Addio alla pennichella? Così la globalizzazione minaccia la siesta pomeridiana

La “pennichella” rischia di scomparire: globalizzazione e modernità accelerano ritmi e omologano culture.

La “pennichella”, o pisolino pomeridiano postprandiale, è un’usanza dei Paesi europei dell’area Mediterranea. In Spagna è nota col termine “siesta”. Quando si lavorava nei campi si era adusi nel primo pomeriggio, dopo la pausa pranzo, per ricaricare le forze, a sprofondare su una poltrona. Le palpebre lentamente cominciavano ad abbassarsi, il capo ciondolava prima da un lato, poi dall’altro, fino a trovarsi accolto tra le premurose braccia di Morfeo.

D’altronde l’etimo di pennichella deriva dal latino pendiculare, quindi pendente. Molti studi scientifici hanno dimostrato gli effetti benefici del riposino pomeridiano sull’umore e sulla produttività. E pur vero che la pennichella era consueta in una società prevalentemente agricola o preindustriale, in cui il ritmo della vita e del lavoro era molto più lento di quello attuale, perché legato ai cicli naturali.

Ora questa sana abitudine rischia la totale scomparsa, vittima dei colpi mortali della globalizzazione e dell’omologazione. Dal punto di vista antropologico l’ora della siesta o pennichella, tra le ore 12.00 e le 15.00, affonda le radici in una tradizione più che antica. Non significa solo permettersi una pausa, ma, negli anni, si è trasformata in atteggiamento culturale.

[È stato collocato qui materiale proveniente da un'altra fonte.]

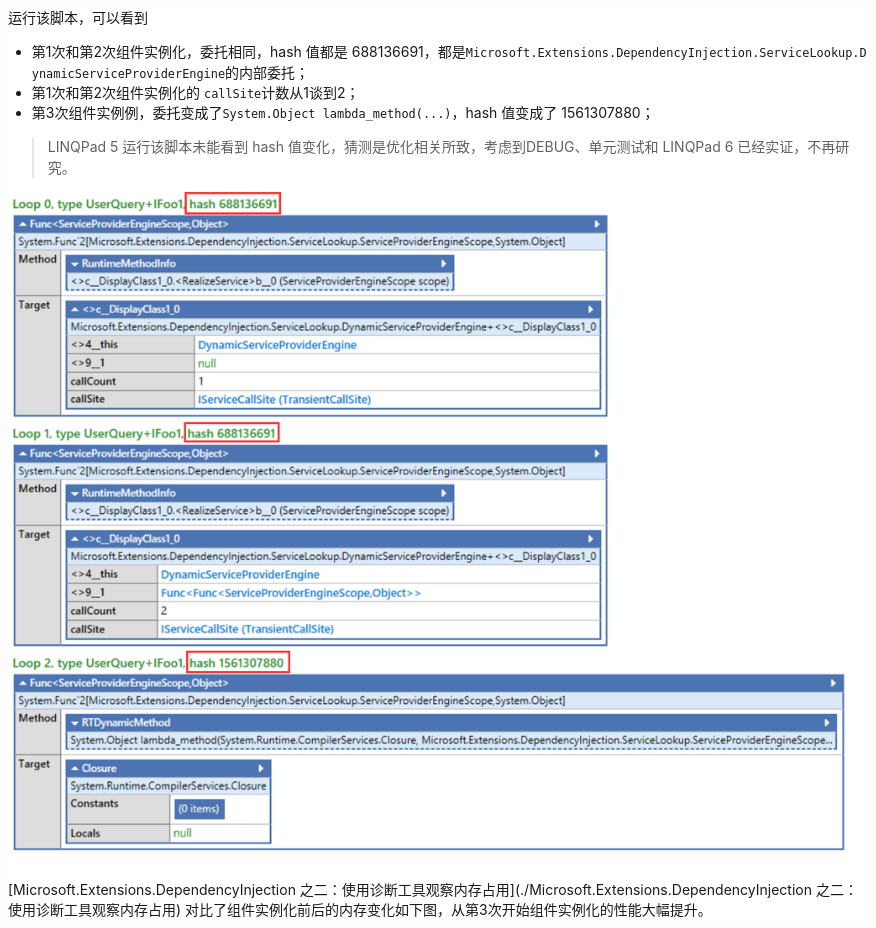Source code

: 运行该脚本，可以看到

* 第1次和第2次组件实例化，委托相同，hash 值都是 688136691，都是`Microsoft.Extensions.DependencyInjection.ServiceLookup.DynamicServiceProviderEngine`的内部委托；
* 第1次和第2次组件实例化的 `callSite`计数从1谈到2；
* 第3次组件实例例，委托变成了`System.Object lambda_method(...)`，hash 值变成了 1561307880；

> LINQPad 5 运行该脚本未能看到 hash 值变化，猜测是优化相关所致，考虑到DEBUG、单元测试和 LINQPad 6 已经实证，不再研究。

![image-20191106110519612](./di-3/image-20191106110519612.png)

[Microsoft.Extensions.DependencyInjection 之二：使用诊断工具观察内存占用](./Microsoft.Extensions.DependencyInjection 之二：使用诊断工具观察内存占用) 对比了组件实例化前后的内存变化如下图，从第3次开始组件实例化的性能大幅提升。
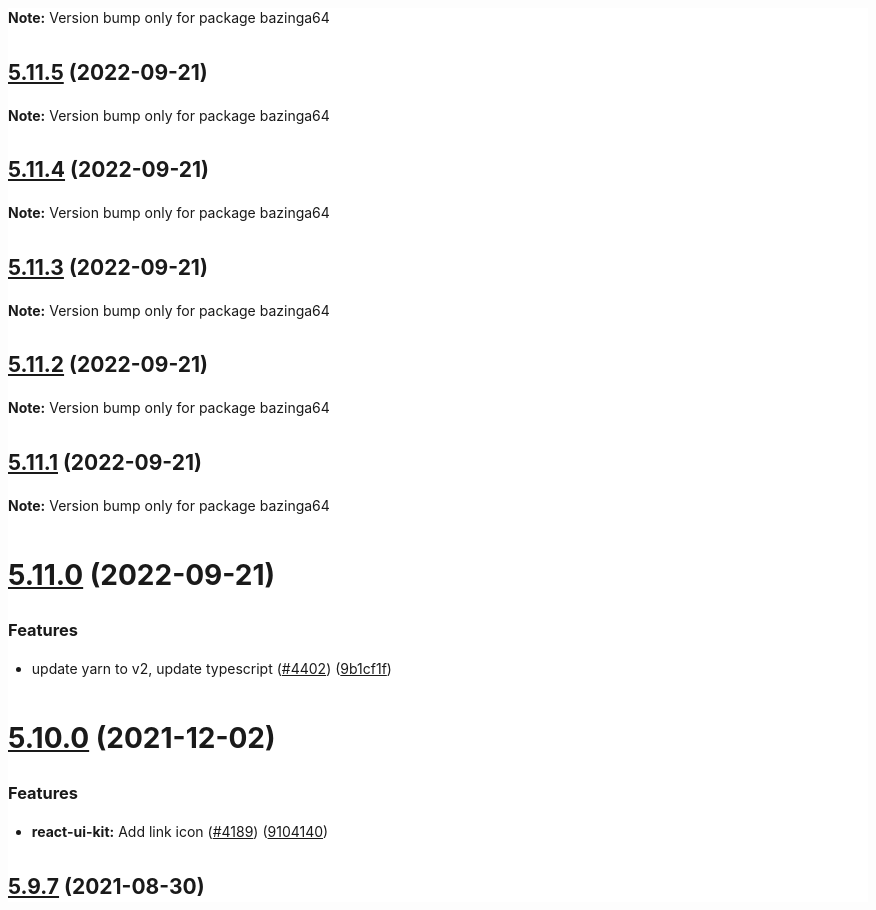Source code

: **Note:** Version bump only for package bazinga64

## [5.11.5](https://github.com/wireapp/wire-web-packages/compare/bazinga64@5.11.4...bazinga64@5.11.5) (2022-09-21)

**Note:** Version bump only for package bazinga64

## [5.11.4](https://github.com/wireapp/wire-web-packages/compare/bazinga64@5.11.3...bazinga64@5.11.4) (2022-09-21)

**Note:** Version bump only for package bazinga64

## [5.11.3](https://github.com/wireapp/wire-web-packages/compare/bazinga64@5.11.2...bazinga64@5.11.3) (2022-09-21)

**Note:** Version bump only for package bazinga64

## [5.11.2](https://github.com/wireapp/wire-web-packages/compare/bazinga64@5.11.1...bazinga64@5.11.2) (2022-09-21)

**Note:** Version bump only for package bazinga64

## [5.11.1](https://github.com/wireapp/wire-web-packages/compare/bazinga64@5.11.0...bazinga64@5.11.1) (2022-09-21)

**Note:** Version bump only for package bazinga64

# [5.11.0](https://github.com/wireapp/wire-web-packages/compare/bazinga64@5.10.0...bazinga64@5.11.0) (2022-09-21)

### Features

* update yarn to v2, update typescript ([#4402](https://github.com/wireapp/wire-web-packages/issues/4402)) ([9b1cf1f](https://github.com/wireapp/wire-web-packages/commit/9b1cf1f56a6f1a410a6175b080ec78d73a60586c))

# [5.10.0](https://github.com/wireapp/wire-web-packages/tree/main/packages/bazinga64/compare/bazinga64@5.9.7...bazinga64@5.10.0) (2021-12-02)

### Features

* **react-ui-kit:** Add link icon ([#4189](https://github.com/wireapp/wire-web-packages/tree/main/packages/bazinga64/issues/4189)) ([9104140](https://github.com/wireapp/wire-web-packages/tree/main/packages/bazinga64/commit/9104140d7671dbcd36a3fbdbafbbb860e5a2b374))

## [5.9.7](https://github.com/wireapp/wire-web-packages/tree/main/packages/bazinga64/compare/bazinga64@5.9.6...bazinga64@5.9.7) (2021-08-30)
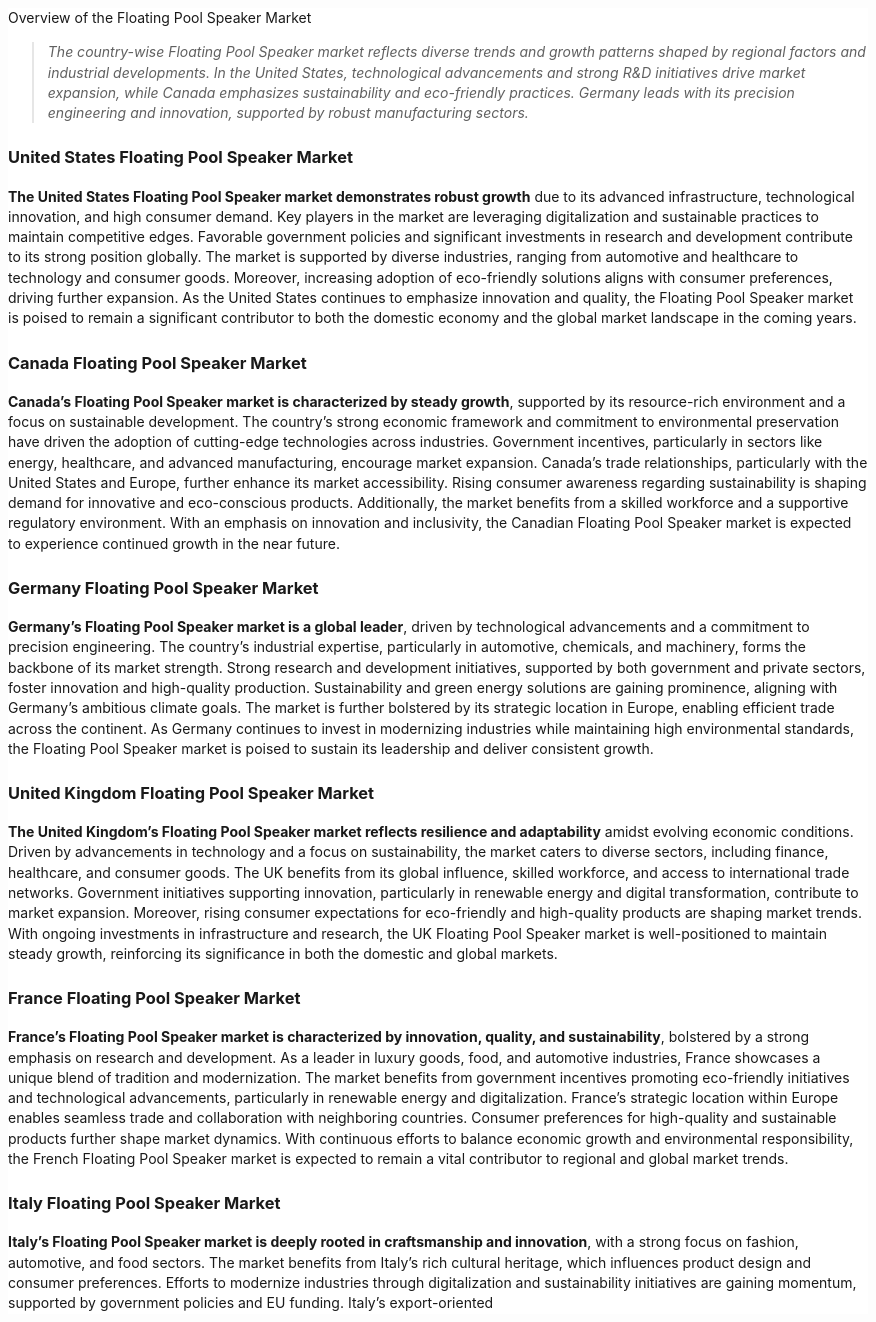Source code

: Overview of the Floating Pool Speaker Market<br /></span></h1><blockquote><p><em><span class="">The country-wise Floating Pool Speaker market reflects diverse trends and growth patterns shaped by regional factors and industrial developments. In the United States, technological advancements and strong R&amp;D initiatives drive market expansion, while Canada emphasizes sustainability and eco-friendly practices. Germany leads with its precision engineering and innovation, supported by robust manufacturing sectors.</span></em></p></blockquote><h3><strong>United States Floating Pool Speaker Market</strong></h3><p><strong>The United States Floating Pool Speaker market demonstrates robust growth</strong> due to its advanced infrastructure, technological innovation, and high consumer demand. Key players in the market are leveraging digitalization and sustainable practices to maintain competitive edges. Favorable government policies and significant investments in research and development contribute to its strong position globally. The market is supported by diverse industries, ranging from automotive and healthcare to technology and consumer goods. Moreover, increasing adoption of eco-friendly solutions aligns with consumer preferences, driving further expansion. As the United States continues to emphasize innovation and quality, the Floating Pool Speaker market is poised to remain a significant contributor to both the domestic economy and the global market landscape in the coming years.</p><h3><strong>Canada Floating Pool Speaker Market</strong></h3><p><strong>Canada&rsquo;s Floating Pool Speaker market is characterized by steady growth</strong>, supported by its resource-rich environment and a focus on sustainable development. The country&rsquo;s strong economic framework and commitment to environmental preservation have driven the adoption of cutting-edge technologies across industries. Government incentives, particularly in sectors like energy, healthcare, and advanced manufacturing, encourage market expansion. Canada&rsquo;s trade relationships, particularly with the United States and Europe, further enhance its market accessibility. Rising consumer awareness regarding sustainability is shaping demand for innovative and eco-conscious products. Additionally, the market benefits from a skilled workforce and a supportive regulatory environment. With an emphasis on innovation and inclusivity, the Canadian Floating Pool Speaker market is expected to experience continued growth in the near future.</p><h3><strong>Germany Floating Pool Speaker Market</strong></h3><p><strong>Germany&rsquo;s Floating Pool Speaker market is a global leader</strong>, driven by technological advancements and a commitment to precision engineering. The country&rsquo;s industrial expertise, particularly in automotive, chemicals, and machinery, forms the backbone of its market strength. Strong research and development initiatives, supported by both government and private sectors, foster innovation and high-quality production. Sustainability and green energy solutions are gaining prominence, aligning with Germany&rsquo;s ambitious climate goals. The market is further bolstered by its strategic location in Europe, enabling efficient trade across the continent. As Germany continues to invest in modernizing industries while maintaining high environmental standards, the Floating Pool Speaker market is poised to sustain its leadership and deliver consistent growth.</p><h3><strong>United Kingdom Floating Pool Speaker Market</strong></h3><p><strong>The United Kingdom&rsquo;s Floating Pool Speaker market reflects resilience and adaptability</strong> amidst evolving economic conditions. Driven by advancements in technology and a focus on sustainability, the market caters to diverse sectors, including finance, healthcare, and consumer goods. The UK benefits from its global influence, skilled workforce, and access to international trade networks. Government initiatives supporting innovation, particularly in renewable energy and digital transformation, contribute to market expansion. Moreover, rising consumer expectations for eco-friendly and high-quality products are shaping market trends. With ongoing investments in infrastructure and research, the UK Floating Pool Speaker market is well-positioned to maintain steady growth, reinforcing its significance in both the domestic and global markets.</p><h3><strong>France Floating Pool Speaker Market</strong></h3><p><strong>France&rsquo;s Floating Pool Speaker market is characterized by innovation, quality, and sustainability</strong>, bolstered by a strong emphasis on research and development. As a leader in luxury goods, food, and automotive industries, France showcases a unique blend of tradition and modernization. The market benefits from government incentives promoting eco-friendly initiatives and technological advancements, particularly in renewable energy and digitalization. France&rsquo;s strategic location within Europe enables seamless trade and collaboration with neighboring countries. Consumer preferences for high-quality and sustainable products further shape market dynamics. With continuous efforts to balance economic growth and environmental responsibility, the French Floating Pool Speaker market is expected to remain a vital contributor to regional and global market trends.</p><h3><strong>Italy Floating Pool Speaker Market</strong></h3><p><strong>Italy&rsquo;s Floating Pool Speaker market is deeply rooted in craftsmanship and innovation</strong>, with a strong focus on fashion, automotive, and food sectors. The market benefits from Italy&rsquo;s rich cultural heritage, which influences product design and consumer preferences. Efforts to modernize industries through digitalization and sustainability initiatives are gaining momentum, supported by government policies and EU funding. Italy&rsquo;s export-oriented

Non è solo ed esclusivamente un modo per evitare il caldo e sprecare energie, ma si è trasformata in una sorta di consuetudine cerimoniale, un modo per solidificare le relazioni familiari.

La stanchezza cronica sul lavoro si potrebbe forse evitare se si rispettasse l’antica abitudine della siesta

In Spagna e nei paesi di influenza spagnola, come gli Stati dell’America del Sud, la siesta è stata talmente assorbita dal tessuto sociale che ha inciso non sono nelle abitudini personali, ma anche nel modo di concepire l’aspetto economico delle aree urbane. Infatti, nella fascia oraria 12.00/15.00 era pressoché impossibile trovare aperte attività commerciali o uffici sia pubblici che privati. Era un’usanza così consolidata che le imprese nei contratti coi lavoratori riconoscevano il diritto ad interrompere il lavoro per andare a casa per stare con la famiglia. O nel caso in cui l’abitazione fosse lontana, di godere, comunque, di una pausa fuori dall’ufficio.

Molti studi hanno dimostrato che la siesta è stata una risposta al clima caldo del Mediterraneo. Proprio per scansare lo stress termico del pomeriggio, le ore più calde della giornata ed affaticarsi di meno. Inoltre è un adattamento ai cicli circadiani dell’uomo, in cui si assiste ad una fisiologica riduzione energetica nelle prime ore pomeridiane.

I benefici della siesta li conoscono anche gli animali, che dopo mangiato riposano spesso

E’, infine, una forma di coesione identitaria in quanto la pausa è goduta da tutti e si assiste ad una siesta a cui partecipa tutta la comunità. Bisognerebbe ripristinare per decreto questa sana abitudine perché è benefica anche per l’ambiente nel suo complesso. Ma ormai la modernità, come un bulldozer, ha spazzato via molte buone pratiche tradizionali.

La globalizzazione ha portato a termine il compito imponendo una forte velocizzazione ai ritmi di vita, oltre ad un’omologazione dei modi di essere. L’aspetto più preoccupante è l’annientamento di un patrimonio culturale e delle diversità. L’insieme dei beni materiali e immateriali testimoniano la storia e la cultura di un luogo o di un popolo. Rappresenta un’eredità da preservare e valorizzare, perché con la sua scomparsa muore una parte di ogni essere umano. Ma questo ai “potenti della terra” non interessa granché!